Her 60-person law firm was the first to specialise in servicing internet gambling companies in Malta. It has since helped hundreds of businesses apply for, win – and, during several regulatory disputes, retain – their gaming licences. In a bright orange conference room, she explains her role in designing much of the legislation that governs online gambling in Malta, but she doesn’t hesitate to highlight what she considers past deficiencies in its application.
She recalls a time in the mid-2000s when she used to accompany officials from the island’s gambling regulator to buildings that hosted her client’s gaming servers. “There’s all kinds of security cameras everywhere,” she remembers noticing, as the designated functionary went around marking individual servers – each one had to be located in Malta – with numbered stickers, designed to seal them from possible tampering – something that now seems absurd. “Fifteen years ago, the industry was an unruly, impulsive teenager,” she says, suppressing laughter. “Now it’s a responsible adult.” Some firms do see their licences revoked by the island’s regulator, though – are some of the unruly teenagers she mentioned still kicking about? “You can’t guarantee anything 100%, obviously,” Finkel responds. “But by and large, I think it is a very serious regulated industry.” These days, with the use of cloud storage and blockchain, “there is no cash that they give you across the table,” she said of online gaming firms. “It’s not allowed and it’s not possible.

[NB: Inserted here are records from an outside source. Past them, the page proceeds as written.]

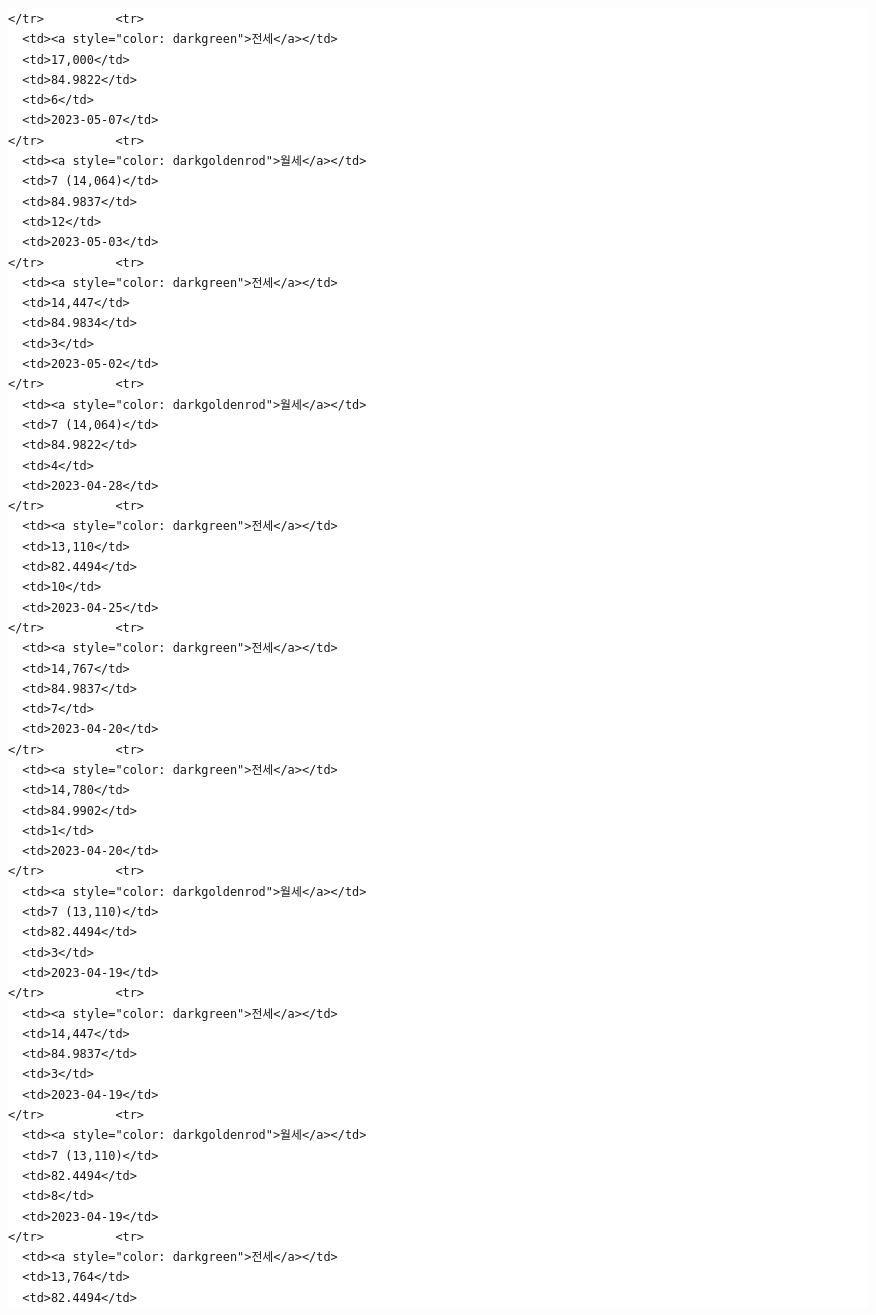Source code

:     </tr>          <tr>
      <td><a style="color: darkgreen">전세</a></td>
      <td>17,000</td>
      <td>84.9822</td>
      <td>6</td>
      <td>2023-05-07</td>
    </tr>          <tr>
      <td><a style="color: darkgoldenrod">월세</a></td>
      <td>7 (14,064)</td>
      <td>84.9837</td>
      <td>12</td>
      <td>2023-05-03</td>
    </tr>          <tr>
      <td><a style="color: darkgreen">전세</a></td>
      <td>14,447</td>
      <td>84.9834</td>
      <td>3</td>
      <td>2023-05-02</td>
    </tr>          <tr>
      <td><a style="color: darkgoldenrod">월세</a></td>
      <td>7 (14,064)</td>
      <td>84.9822</td>
      <td>4</td>
      <td>2023-04-28</td>
    </tr>          <tr>
      <td><a style="color: darkgreen">전세</a></td>
      <td>13,110</td>
      <td>82.4494</td>
      <td>10</td>
      <td>2023-04-25</td>
    </tr>          <tr>
      <td><a style="color: darkgreen">전세</a></td>
      <td>14,767</td>
      <td>84.9837</td>
      <td>7</td>
      <td>2023-04-20</td>
    </tr>          <tr>
      <td><a style="color: darkgreen">전세</a></td>
      <td>14,780</td>
      <td>84.9902</td>
      <td>1</td>
      <td>2023-04-20</td>
    </tr>          <tr>
      <td><a style="color: darkgoldenrod">월세</a></td>
      <td>7 (13,110)</td>
      <td>82.4494</td>
      <td>3</td>
      <td>2023-04-19</td>
    </tr>          <tr>
      <td><a style="color: darkgreen">전세</a></td>
      <td>14,447</td>
      <td>84.9837</td>
      <td>3</td>
      <td>2023-04-19</td>
    </tr>          <tr>
      <td><a style="color: darkgoldenrod">월세</a></td>
      <td>7 (13,110)</td>
      <td>82.4494</td>
      <td>8</td>
      <td>2023-04-19</td>
    </tr>          <tr>
      <td><a style="color: darkgreen">전세</a></td>
      <td>13,764</td>
      <td>82.4494</td>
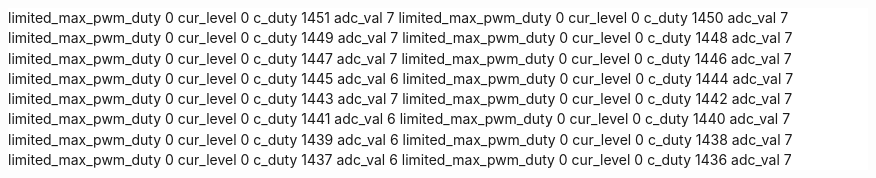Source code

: limited_max_pwm_duty 0
cur_level 0
c_duty 1451
adc_val 7
limited_max_pwm_duty 0
cur_level 0
c_duty 1450
adc_val 7
limited_max_pwm_duty 0
cur_level 0
c_duty 1449
adc_val 7
limited_max_pwm_duty 0
cur_level 0
c_duty 1448
adc_val 7
limited_max_pwm_duty 0
cur_level 0
c_duty 1447
adc_val 7
limited_max_pwm_duty 0
cur_level 0
c_duty 1446
adc_val 7
limited_max_pwm_duty 0
cur_level 0
c_duty 1445
adc_val 6
limited_max_pwm_duty 0
cur_level 0
c_duty 1444
adc_val 7
limited_max_pwm_duty 0
cur_level 0
c_duty 1443
adc_val 7
limited_max_pwm_duty 0
cur_level 0
c_duty 1442
adc_val 7
limited_max_pwm_duty 0
cur_level 0
c_duty 1441
adc_val 6
limited_max_pwm_duty 0
cur_level 0
c_duty 1440
adc_val 7
limited_max_pwm_duty 0
cur_level 0
c_duty 1439
adc_val 6
limited_max_pwm_duty 0
cur_level 0
c_duty 1438
adc_val 7
limited_max_pwm_duty 0
cur_level 0
c_duty 1437
adc_val 6
limited_max_pwm_duty 0
cur_level 0
c_duty 1436
adc_val 7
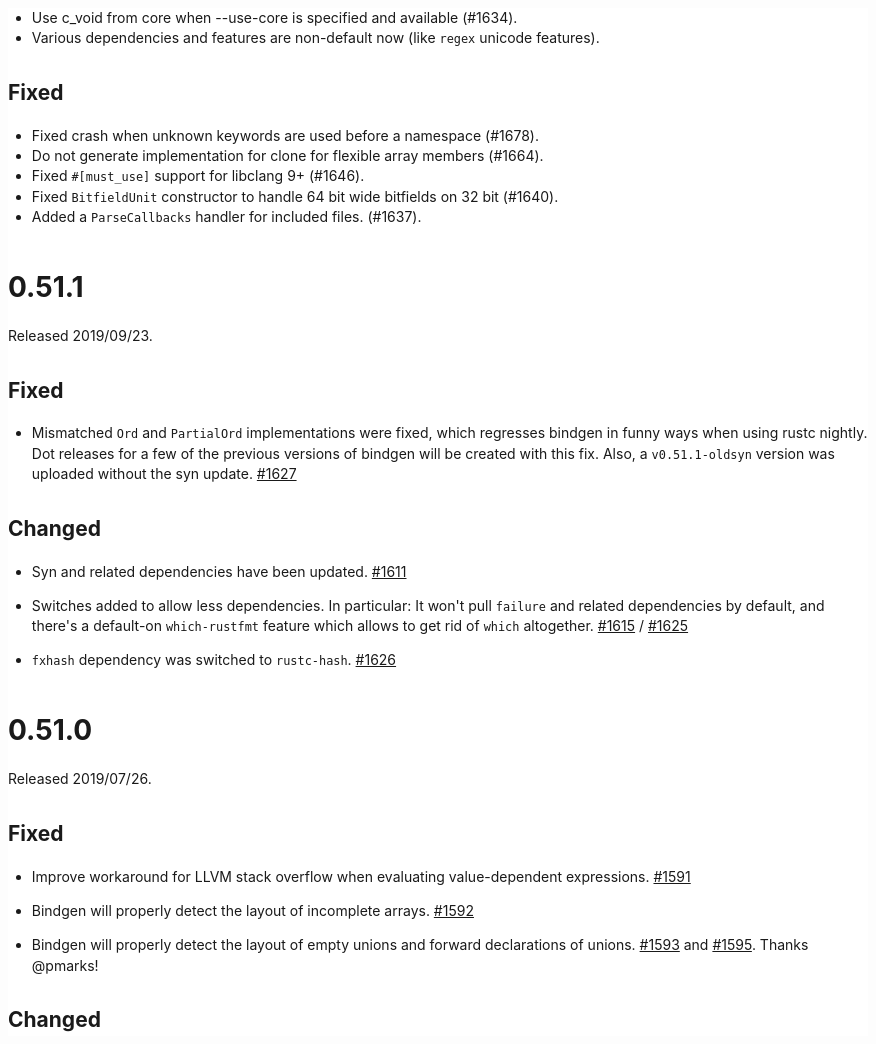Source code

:  * Use c_void from core when --use-core is specified and available (#1634).
 * Various dependencies and features are non-default now (like `regex` unicode
   features).

## Fixed

 * Fixed crash when unknown keywords are used before a namespace (#1678).
 * Do not generate implementation for clone for flexible array members (#1664).
 * Fixed `#[must_use]` support for libclang 9+ (#1646).
 * Fixed `BitfieldUnit` constructor to handle 64 bit wide bitfields on 32 bit (#1640).
 * Added a `ParseCallbacks` handler for included files. (#1637).

# 0.51.1

Released 2019/09/23.

## Fixed

 * Mismatched `Ord` and `PartialOrd` implementations were fixed, which regresses
   bindgen in funny ways when using rustc nightly. Dot releases for a few of the
   previous versions of bindgen will be created with this fix. Also,
   a `v0.51.1-oldsyn` version was uploaded without the syn update. [#1627][]

## Changed

 * Syn and related dependencies have been updated. [#1611][]

 * Switches added to allow less dependencies. In
   particular: It won't pull `failure` and related dependencies by default, and
   there's a default-on `which-rustfmt` feature which allows to get rid of
   `which` altogether. [#1615][] / [#1625][]

 * `fxhash` dependency was switched to `rustc-hash`. [#1626][]

[#1627]: https://github.com/rust-lang/rust-bindgen/issues/1627
[#1611]: https://github.com/rust-lang/rust-bindgen/issues/1611
[#1615]: https://github.com/rust-lang/rust-bindgen/issues/1615
[#1625]: https://github.com/rust-lang/rust-bindgen/issues/1625
[#1626]: https://github.com/rust-lang/rust-bindgen/issues/1626
[#1627]: https://github.com/rust-lang/rust-bindgen/issues/1627

# 0.51.0

Released 2019/07/26.

## Fixed

 * Improve workaround for LLVM stack overflow when evaluating value-dependent
   expressions. [#1591][]

 * Bindgen will properly detect the layout of incomplete arrays. [#1592][]

 * Bindgen will properly detect the layout of empty unions and forward
   declarations of unions. [#1593][] and [#1595][]. Thanks @pmarks!

## Changed


[(#1743)]: https://github.com/rust-lang/rust-bindgen/issues/1743
 [(#2176)]: https://github.com/rust-lang/rust-bindgen/pull/2176
[#1984]: https://github.com/rust-lang/rust-bindgen/pull/1984
[an AArch64 bug]: https://github.com/rust-lang/rust-bindgen/issues/1973
[makes the bindings more portable]: https://github.com/rust-lang/rust-bindgen/issues/1983
[#1883]: https://github.com/rust-lang/rust-bindgen/issues/1883
[#1591]: https://github.com/rust-lang/rust-bindgen/issues/1591
[#1592]: https://github.com/rust-lang/rust-bindgen/issues/1592
[#1593]: https://github.com/rust-lang/rust-bindgen/issues/1593
[#1595]: https://github.com/rust-lang/rust-bindgen/issues/1595
[#1596]: https://github.com/rust-lang/rust-bindgen/issues/1596
[#1602]: https://github.com/rust-lang/rust-bindgen/issues/1602
[#1571]: https://github.com/rust-lang/rust-bindgen/issues/1571
[#1575]: https://github.com/rust-lang/rust-bindgen/issues/1575
[#1581]: https://github.com/rust-lang/rust-bindgen/issues/1581
[#1582]: https://github.com/rust-lang/rust-bindgen/issues/1582
[#1571]: https://github.com/rust-lang/rust-bindgen/issues/1571
[#1575]: https://github.com/rust-lang/rust-bindgen/issues/1575
[#1581]: https://github.com/rust-lang/rust-bindgen/issues/1581
[#1564]: https://github.com/rust-lang/rust-bindgen/issues/1564
[#1558]: https://github.com/rust-lang/rust-bindgen/issues/1558
[#1535]: https://github.com/rust-lang/rust-bindgen/issues/1535
[#1537]: https://github.com/rust-lang/rust-bindgen/issues/1537
[#1540]: https://github.com/rust-lang/rust-bindgen/issues/1540
[#1492]: https://github.com/rust-lang/rust-bindgen/issues/1492
[#1531]: https://github.com/rust-lang/rust-bindgen/issues/1531
[#1529]: https://github.com/rust-lang/rust-bindgen/issues/1529
[#1498]: https://github.com/rust-lang/rust-bindgen/issues/1498
[#1508]: https://github.com/rust-lang/rust-bindgen/issues/1508
[#1513]: https://github.com/rust-lang/rust-bindgen/issues/1513
[#1515]: https://github.com/rust-lang/rust-bindgen/issues/1515
[#1519]: https://github.com/rust-lang/rust-bindgen/issues/1519
[#1525]: https://github.com/rust-lang/rust-bindgen/issues/1525
[#1505]: https://github.com/rust-lang/rust-bindgen/issues/1505
[#1501]: https://github.com/rust-lang/rust-bindgen/issues/1501
[#537]: https://github.com/rust-lang/rust-bindgen/issues/537
[#1474]: https://github.com/rust-lang/rust-bindgen/issues/1474
[#1495]: https://github.com/rust-lang/rust-bindgen/pull/1495
[#1489]: https://github.com/rust-lang/rust-bindgen/pull/1489
[#1307]: https://github.com/rust-lang/rust-bindgen/issues/1307
[#104]: https://github.com/rust-lang/rust-bindgen/issues/104
[#1166]: https://github.com/rust-lang/rust-bindgen/issues/1166
[#1289]: https://github.com/rust-lang/rust-bindgen/issues/1289
[#1311]: https://github.com/rust-lang/rust-bindgen/issues/1311
[#1312]: https://github.com/rust-lang/rust-bindgen/issues/1312
[#1340]: https://github.com/rust-lang/rust-bindgen/issues/1340
[#1345]: https://github.com/rust-lang/rust-bindgen/issues/1345
[#1364]: https://github.com/rust-lang/rust-bindgen/issues/1364
[#1248]: https://github.com/rust-lang/rust-bindgen/issues/1248
[#1197]: https://github.com/rust-lang/rust-bindgen/issues/1197
[#1087]: https://github.com/rust-lang/rust-bindgen/issues/1087
[#1216]: https://github.com/rust-lang/rust-bindgen/issues/1216
[#1224]: https://github.com/rust-lang/rust-bindgen/issues/1224
[#1145]: https://github.com/rust-lang/rust-bindgen/issues/1145
[#1184]: https://github.com/rust-lang/rust-bindgen/issues/1184
[#1183]: https://github.com/rust-lang/rust-bindgen/issues/1183
[#1162]: https://github.com/rust-lang/rust-bindgen/issues/1162
[#1113]: https://github.com/rust-lang/rust-bindgen/issues/1113
[#1112]: https://github.com/rust-lang/rust-bindgen/issues/1112
[#1123]: https://github.com/rust-lang/rust-bindgen/issues/1123
[#1127]: https://github.com/rust-lang/rust-bindgen/issues/1127
[#1136]: https://github.com/rust-lang/rust-bindgen/issues/1136
[#1137]: https://github.com/rust-lang/rust-bindgen/issues/1137
[#1140]: https://github.com/rust-lang/rust-bindgen/issues/1140
[#1146]: https://github.com/rust-lang/rust-bindgen/issues/1146
[#1118]: https://github.com/rust-lang/rust-bindgen/issues/1118
[#1076]: https://github.com/rust-lang/rust-bindgen/issues/1076
[#1158]: https://github.com/rust-lang/rust-bindgen/issues/1158
[faq]: https://rust-lang.github.io/rust-bindgen/faq.html
[fuzzing]: https://github.com/rust-lang/rust-bindgen/blob/master/csmith-fuzzing/README.md
[#938]: https://github.com/rust-lang/rust-bindgen/issues/938
[#888]: https://github.com/rust-lang/rust-bindgen/issues/888
[#944]: https://github.com/rust-lang/rust-bindgen/issues/944
[#942]: https://github.com/rust-lang/rust-bindgen/issues/942
[#947]: https://github.com/rust-lang/rust-bindgen/issues/947
[#953]: https://github.com/rust-lang/rust-bindgen/issues/953
[#948]: https://github.com/rust-lang/rust-bindgen/issues/948
[#925]: https://github.com/rust-lang/rust-bindgen/issues/925
[#758]: https://github.com/rust-lang/rust-bindgen/issues/758
[#988]: https://github.com/rust-lang/rust-bindgen/issues/988
[#987]: https://github.com/rust-lang/rust-bindgen/issues/987
[#985]: https://github.com/rust-lang/rust-bindgen/issues/985
[#989]: https://github.com/rust-lang/rust-bindgen/issues/989
[#1000]: https://github.com/rust-lang/rust-bindgen/issues/1000
[#882]: https://github.com/rust-lang/rust-bindgen/issues/882
[#884]: https://github.com/rust-lang/rust-bindgen/issues/884
[#996]: https://github.com/rust-lang/rust-bindgen/issues/996
[#982]: https://github.com/rust-lang/rust-bindgen/issues/982
[#1008]: https://github.com/rust-lang/rust-bindgen/issues/1008
[#1022]: https://github.com/rust-lang/rust-bindgen/issues/1022
[#1048]: https://github.com/rust-lang/rust-bindgen/issues/1048
[#1012]: https://github.com/rust-lang/rust-bindgen/issues/1012
[#744]: https://github.com/rust-lang/rust-bindgen/issues/744
[#1065]: https://github.com/rust-lang/rust-bindgen/issues/1065
[#1040]: https://github.com/rust-lang/rust-bindgen/issues/1040
[#1029]: https://github.com/rust-lang/rust-bindgen/issues/1029
[#1094]: https://github.com/rust-lang/rust-bindgen/issues/1094
[#1099]: https://github.com/rust-lang/rust-bindgen/issues/1099
[#1105]: https://github.com/rust-lang/rust-bindgen/issues/1105
[#832]: https://github.com/rust-lang/rust-bindgen/issues/832
[#871]: https://github.com/rust-lang/rust-bindgen/issues/871
[#874]: https://github.com/rust-lang/rust-bindgen/pull/874
[#889]: https://github.com/rust-lang/rust-bindgen/pull/874
[#766]: https://github.com/rust-lang/rust-bindgen/issues/766
[#876]: https://github.com/rust-lang/rust-bindgen/issues/876
[#875]: https://github.com/rust-lang/rust-bindgen/issues/875
[#906]: https://github.com/rust-lang/rust-bindgen/pull/906
[#900]: https://github.com/rust-lang/rust-bindgen/issues/900
[#878]: https://github.com/rust-lang/rust-bindgen/issues/878
[#880]: https://github.com/rust-lang/rust-bindgen/issues/880
[#927]: https://github.com/rust-lang/rust-bindgen/issues/927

Everything is traceable, everything is checked.” Any problems with the island’s international reputation these days are simply “clouds” that will go away at some point. “We just hope,” she says, “it will happen sooner rather than later.”
Outside Finkel’s building, a few yards from the waterfront, a line of boats glints in the heat from a cloudless sky. Across a small dusty park is a kiosk selling chartered water tours around the capital Valletta, visible in the distance on the right. A striking jumble of sandy-coloured buildings on a peninsula, it was constructed in the 16th century by the Knights Hospitaller, a Christian organisation originally established to help sick pilgrims in the Holy Land, which later grew wealthy plundering foreigners’ vessels offshore.